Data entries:
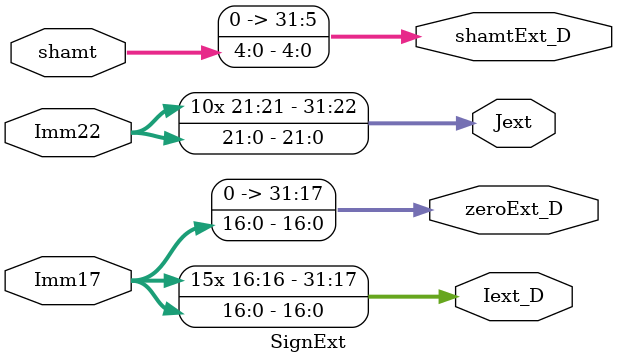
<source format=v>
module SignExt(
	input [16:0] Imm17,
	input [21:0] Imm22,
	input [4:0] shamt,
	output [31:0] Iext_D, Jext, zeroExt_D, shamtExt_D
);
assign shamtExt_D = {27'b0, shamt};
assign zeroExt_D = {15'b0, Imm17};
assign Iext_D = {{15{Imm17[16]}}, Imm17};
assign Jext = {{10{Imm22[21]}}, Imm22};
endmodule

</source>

* * *

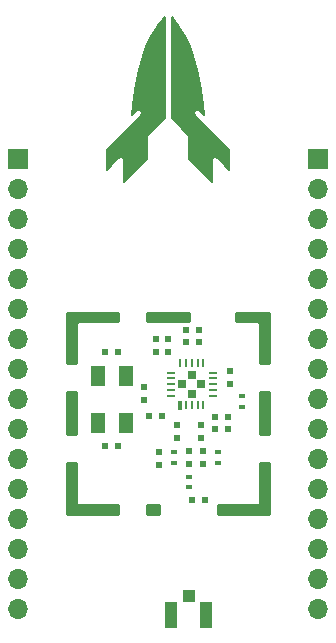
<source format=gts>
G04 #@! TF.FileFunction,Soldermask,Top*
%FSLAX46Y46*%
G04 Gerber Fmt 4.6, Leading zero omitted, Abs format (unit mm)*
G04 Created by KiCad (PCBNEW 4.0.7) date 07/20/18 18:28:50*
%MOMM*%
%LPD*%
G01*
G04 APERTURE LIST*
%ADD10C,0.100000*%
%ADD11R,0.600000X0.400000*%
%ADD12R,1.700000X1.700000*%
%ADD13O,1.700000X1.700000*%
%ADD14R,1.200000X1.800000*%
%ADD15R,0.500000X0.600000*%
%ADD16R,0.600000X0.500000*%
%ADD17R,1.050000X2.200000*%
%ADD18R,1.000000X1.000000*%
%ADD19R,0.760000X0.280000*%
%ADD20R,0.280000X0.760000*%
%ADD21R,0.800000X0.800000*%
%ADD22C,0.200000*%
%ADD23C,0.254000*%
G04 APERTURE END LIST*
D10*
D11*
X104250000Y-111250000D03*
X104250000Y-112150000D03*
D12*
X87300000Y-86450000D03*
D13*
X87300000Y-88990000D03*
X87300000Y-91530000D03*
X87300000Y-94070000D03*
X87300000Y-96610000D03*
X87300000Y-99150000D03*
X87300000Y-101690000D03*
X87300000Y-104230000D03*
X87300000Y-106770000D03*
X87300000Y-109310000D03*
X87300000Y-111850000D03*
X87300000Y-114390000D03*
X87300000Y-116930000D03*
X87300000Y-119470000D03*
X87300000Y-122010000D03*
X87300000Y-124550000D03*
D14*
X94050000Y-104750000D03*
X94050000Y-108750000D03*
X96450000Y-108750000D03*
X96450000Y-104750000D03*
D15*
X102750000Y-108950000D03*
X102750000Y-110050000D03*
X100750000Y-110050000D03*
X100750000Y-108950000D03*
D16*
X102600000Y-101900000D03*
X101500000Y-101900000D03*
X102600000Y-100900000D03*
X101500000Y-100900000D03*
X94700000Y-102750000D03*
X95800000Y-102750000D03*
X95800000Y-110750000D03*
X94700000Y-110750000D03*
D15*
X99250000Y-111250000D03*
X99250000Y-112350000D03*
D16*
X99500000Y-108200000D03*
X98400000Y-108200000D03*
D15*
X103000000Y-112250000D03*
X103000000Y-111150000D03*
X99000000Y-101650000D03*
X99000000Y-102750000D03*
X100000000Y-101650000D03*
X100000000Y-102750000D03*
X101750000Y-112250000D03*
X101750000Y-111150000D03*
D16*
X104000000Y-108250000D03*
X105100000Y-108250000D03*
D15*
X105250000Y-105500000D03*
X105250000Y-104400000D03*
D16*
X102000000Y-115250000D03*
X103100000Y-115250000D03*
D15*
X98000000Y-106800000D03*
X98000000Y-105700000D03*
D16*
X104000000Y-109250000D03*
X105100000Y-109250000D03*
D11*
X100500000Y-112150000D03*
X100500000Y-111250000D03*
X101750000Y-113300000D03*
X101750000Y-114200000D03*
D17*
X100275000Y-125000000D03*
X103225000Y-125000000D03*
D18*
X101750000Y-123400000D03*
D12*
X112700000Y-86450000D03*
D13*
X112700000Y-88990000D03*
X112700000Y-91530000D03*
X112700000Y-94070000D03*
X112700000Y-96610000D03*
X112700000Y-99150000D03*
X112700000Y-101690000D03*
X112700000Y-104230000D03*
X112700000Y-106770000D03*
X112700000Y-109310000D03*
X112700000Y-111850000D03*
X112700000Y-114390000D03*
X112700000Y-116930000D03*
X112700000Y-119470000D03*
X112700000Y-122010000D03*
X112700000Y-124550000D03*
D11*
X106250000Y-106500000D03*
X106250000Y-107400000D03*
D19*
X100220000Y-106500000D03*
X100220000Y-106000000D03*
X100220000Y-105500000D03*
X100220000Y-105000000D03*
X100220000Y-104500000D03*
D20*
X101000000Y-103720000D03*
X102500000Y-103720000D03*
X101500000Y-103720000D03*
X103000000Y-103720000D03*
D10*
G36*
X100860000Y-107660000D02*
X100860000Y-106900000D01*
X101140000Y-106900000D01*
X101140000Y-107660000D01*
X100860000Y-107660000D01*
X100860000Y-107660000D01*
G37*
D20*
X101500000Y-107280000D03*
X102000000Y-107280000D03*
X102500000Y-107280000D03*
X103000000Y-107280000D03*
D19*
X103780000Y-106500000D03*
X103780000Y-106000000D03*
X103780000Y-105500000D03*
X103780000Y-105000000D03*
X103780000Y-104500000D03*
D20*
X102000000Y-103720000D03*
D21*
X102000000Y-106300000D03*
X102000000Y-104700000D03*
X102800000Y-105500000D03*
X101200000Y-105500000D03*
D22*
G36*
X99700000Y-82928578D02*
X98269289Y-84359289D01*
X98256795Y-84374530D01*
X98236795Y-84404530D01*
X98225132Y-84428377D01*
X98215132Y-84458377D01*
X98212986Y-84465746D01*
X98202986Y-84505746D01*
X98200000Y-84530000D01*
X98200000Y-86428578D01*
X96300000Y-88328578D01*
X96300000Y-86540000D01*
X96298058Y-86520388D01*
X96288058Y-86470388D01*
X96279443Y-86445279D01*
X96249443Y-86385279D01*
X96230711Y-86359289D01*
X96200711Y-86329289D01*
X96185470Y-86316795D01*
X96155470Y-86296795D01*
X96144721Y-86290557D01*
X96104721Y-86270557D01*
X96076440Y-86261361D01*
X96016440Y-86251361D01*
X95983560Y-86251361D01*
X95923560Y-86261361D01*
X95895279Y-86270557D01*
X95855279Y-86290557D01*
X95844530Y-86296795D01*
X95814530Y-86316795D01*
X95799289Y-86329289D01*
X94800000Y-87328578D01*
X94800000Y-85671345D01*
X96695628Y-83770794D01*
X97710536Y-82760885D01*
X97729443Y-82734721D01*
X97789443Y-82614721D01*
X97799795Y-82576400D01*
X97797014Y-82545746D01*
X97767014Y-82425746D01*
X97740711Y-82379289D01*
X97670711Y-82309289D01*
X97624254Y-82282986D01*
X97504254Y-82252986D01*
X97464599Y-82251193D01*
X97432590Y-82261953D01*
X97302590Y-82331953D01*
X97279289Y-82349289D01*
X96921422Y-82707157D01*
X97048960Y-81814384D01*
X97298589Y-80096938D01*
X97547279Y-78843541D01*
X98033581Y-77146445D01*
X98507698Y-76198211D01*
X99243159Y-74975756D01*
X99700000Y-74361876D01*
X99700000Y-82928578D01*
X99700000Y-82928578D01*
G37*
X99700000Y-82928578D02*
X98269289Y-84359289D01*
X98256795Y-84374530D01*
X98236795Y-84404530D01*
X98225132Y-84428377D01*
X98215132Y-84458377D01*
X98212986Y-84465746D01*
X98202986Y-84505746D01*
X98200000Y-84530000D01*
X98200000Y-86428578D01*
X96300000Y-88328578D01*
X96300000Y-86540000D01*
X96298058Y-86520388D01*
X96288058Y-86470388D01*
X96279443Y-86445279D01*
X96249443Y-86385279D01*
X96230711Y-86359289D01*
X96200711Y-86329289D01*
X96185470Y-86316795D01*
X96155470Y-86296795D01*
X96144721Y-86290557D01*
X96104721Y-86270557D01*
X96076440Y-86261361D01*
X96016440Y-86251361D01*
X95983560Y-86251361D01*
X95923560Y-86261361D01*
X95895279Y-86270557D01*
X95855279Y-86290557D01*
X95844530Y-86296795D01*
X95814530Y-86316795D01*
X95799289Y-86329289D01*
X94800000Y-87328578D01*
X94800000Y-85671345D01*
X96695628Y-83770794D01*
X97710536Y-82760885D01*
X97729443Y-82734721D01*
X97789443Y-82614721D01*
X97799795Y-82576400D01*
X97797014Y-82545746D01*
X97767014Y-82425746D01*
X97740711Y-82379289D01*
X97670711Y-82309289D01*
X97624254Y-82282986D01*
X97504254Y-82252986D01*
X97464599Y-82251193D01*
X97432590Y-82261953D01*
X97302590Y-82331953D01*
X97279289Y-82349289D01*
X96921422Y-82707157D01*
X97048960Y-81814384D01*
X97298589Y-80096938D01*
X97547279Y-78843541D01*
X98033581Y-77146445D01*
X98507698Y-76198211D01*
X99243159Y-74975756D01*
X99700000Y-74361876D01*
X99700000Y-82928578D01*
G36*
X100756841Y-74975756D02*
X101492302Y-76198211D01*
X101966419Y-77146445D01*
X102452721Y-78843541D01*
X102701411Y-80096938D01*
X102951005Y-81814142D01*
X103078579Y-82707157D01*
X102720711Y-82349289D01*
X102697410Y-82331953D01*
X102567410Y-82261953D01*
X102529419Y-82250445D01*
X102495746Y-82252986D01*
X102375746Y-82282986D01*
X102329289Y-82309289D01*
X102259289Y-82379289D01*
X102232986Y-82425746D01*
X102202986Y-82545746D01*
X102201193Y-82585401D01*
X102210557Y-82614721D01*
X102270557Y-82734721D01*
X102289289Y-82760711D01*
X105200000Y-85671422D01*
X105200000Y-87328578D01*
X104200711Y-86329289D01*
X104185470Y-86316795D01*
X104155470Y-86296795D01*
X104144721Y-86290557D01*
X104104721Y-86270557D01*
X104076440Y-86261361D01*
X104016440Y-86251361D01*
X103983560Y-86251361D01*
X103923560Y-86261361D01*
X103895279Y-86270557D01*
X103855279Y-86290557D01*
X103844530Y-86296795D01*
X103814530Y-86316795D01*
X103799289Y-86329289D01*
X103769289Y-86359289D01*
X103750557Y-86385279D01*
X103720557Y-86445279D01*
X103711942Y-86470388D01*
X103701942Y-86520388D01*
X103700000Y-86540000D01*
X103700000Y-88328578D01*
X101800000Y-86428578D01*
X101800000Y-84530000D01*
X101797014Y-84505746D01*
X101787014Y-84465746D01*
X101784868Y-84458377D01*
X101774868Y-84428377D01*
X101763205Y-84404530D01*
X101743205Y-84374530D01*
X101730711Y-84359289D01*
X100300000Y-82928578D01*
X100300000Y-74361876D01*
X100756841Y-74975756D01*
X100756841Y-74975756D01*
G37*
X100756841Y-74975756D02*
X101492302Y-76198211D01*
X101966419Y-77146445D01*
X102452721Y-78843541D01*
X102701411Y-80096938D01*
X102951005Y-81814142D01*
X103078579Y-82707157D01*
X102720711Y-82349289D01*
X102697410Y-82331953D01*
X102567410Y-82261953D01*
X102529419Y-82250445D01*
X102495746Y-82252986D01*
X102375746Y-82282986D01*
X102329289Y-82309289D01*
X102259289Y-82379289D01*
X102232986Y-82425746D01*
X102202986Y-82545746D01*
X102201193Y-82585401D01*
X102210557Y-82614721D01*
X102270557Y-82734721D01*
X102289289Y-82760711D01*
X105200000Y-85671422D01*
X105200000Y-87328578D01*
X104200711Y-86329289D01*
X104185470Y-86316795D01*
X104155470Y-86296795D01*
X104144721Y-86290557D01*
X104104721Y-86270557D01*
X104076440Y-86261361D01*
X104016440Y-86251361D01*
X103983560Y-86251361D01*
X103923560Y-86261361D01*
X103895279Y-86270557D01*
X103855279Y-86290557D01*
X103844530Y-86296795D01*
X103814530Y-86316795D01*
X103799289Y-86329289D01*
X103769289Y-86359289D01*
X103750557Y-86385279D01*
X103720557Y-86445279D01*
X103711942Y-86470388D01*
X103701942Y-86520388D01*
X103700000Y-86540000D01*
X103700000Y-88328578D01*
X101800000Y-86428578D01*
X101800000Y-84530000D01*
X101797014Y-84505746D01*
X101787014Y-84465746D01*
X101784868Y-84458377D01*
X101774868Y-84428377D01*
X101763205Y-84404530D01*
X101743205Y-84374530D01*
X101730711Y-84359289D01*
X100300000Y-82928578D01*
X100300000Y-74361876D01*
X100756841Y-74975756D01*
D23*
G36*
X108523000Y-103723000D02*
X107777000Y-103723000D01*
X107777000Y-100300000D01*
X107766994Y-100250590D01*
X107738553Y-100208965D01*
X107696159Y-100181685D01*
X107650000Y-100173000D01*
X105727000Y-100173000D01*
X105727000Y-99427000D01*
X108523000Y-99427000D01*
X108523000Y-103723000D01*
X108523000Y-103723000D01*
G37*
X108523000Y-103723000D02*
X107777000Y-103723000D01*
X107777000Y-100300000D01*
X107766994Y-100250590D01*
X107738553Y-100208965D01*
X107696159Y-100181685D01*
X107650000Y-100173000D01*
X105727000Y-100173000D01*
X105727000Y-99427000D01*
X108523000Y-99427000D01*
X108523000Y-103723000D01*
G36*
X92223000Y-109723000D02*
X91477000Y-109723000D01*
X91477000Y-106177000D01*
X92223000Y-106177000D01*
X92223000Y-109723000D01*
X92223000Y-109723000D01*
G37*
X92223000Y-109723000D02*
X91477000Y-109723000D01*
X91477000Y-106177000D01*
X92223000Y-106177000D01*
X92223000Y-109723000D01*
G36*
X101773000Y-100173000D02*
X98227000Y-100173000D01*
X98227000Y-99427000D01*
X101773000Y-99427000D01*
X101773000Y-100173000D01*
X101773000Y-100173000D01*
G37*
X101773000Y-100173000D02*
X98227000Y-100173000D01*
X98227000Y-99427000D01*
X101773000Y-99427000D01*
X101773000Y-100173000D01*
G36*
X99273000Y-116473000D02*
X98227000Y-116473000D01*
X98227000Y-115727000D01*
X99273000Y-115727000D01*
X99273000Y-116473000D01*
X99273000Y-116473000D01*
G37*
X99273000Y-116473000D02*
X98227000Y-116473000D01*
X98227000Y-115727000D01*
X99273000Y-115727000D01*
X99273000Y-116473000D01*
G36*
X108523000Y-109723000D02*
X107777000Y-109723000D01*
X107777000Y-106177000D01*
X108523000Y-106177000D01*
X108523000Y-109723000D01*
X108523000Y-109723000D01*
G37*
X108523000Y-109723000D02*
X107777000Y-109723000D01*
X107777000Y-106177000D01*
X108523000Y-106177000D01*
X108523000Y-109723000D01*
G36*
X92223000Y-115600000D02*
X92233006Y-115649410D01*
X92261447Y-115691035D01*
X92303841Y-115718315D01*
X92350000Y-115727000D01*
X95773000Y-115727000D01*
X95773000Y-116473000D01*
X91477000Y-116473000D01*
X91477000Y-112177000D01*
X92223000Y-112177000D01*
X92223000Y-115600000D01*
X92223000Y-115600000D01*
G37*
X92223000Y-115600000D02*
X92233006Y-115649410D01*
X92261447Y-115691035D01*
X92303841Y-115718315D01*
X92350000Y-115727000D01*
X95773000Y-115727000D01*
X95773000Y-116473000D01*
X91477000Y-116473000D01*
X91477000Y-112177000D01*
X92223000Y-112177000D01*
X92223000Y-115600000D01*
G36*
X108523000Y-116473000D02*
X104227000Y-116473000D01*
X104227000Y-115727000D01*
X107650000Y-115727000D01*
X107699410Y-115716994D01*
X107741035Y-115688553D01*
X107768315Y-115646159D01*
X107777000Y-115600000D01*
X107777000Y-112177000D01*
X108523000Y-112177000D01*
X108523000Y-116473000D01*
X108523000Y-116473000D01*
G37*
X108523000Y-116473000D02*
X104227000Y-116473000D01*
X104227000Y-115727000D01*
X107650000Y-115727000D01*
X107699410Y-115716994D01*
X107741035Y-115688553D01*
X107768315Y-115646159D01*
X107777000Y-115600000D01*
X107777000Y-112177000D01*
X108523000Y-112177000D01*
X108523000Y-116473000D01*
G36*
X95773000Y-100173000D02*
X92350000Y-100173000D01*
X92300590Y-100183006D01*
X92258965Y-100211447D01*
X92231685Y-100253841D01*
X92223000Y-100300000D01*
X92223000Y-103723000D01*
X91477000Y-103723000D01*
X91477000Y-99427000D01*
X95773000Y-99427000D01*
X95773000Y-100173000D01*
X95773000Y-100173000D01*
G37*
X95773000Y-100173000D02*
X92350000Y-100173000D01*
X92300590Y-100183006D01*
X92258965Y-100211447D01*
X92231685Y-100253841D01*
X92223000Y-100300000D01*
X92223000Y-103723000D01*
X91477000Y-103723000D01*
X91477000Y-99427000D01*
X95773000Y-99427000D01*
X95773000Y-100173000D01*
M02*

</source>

What the exercise asks: From the data, collect all lines where the string "LIST" appears.

Task response:
G04 APERTURE LIST*
G04 APERTURE END LIST*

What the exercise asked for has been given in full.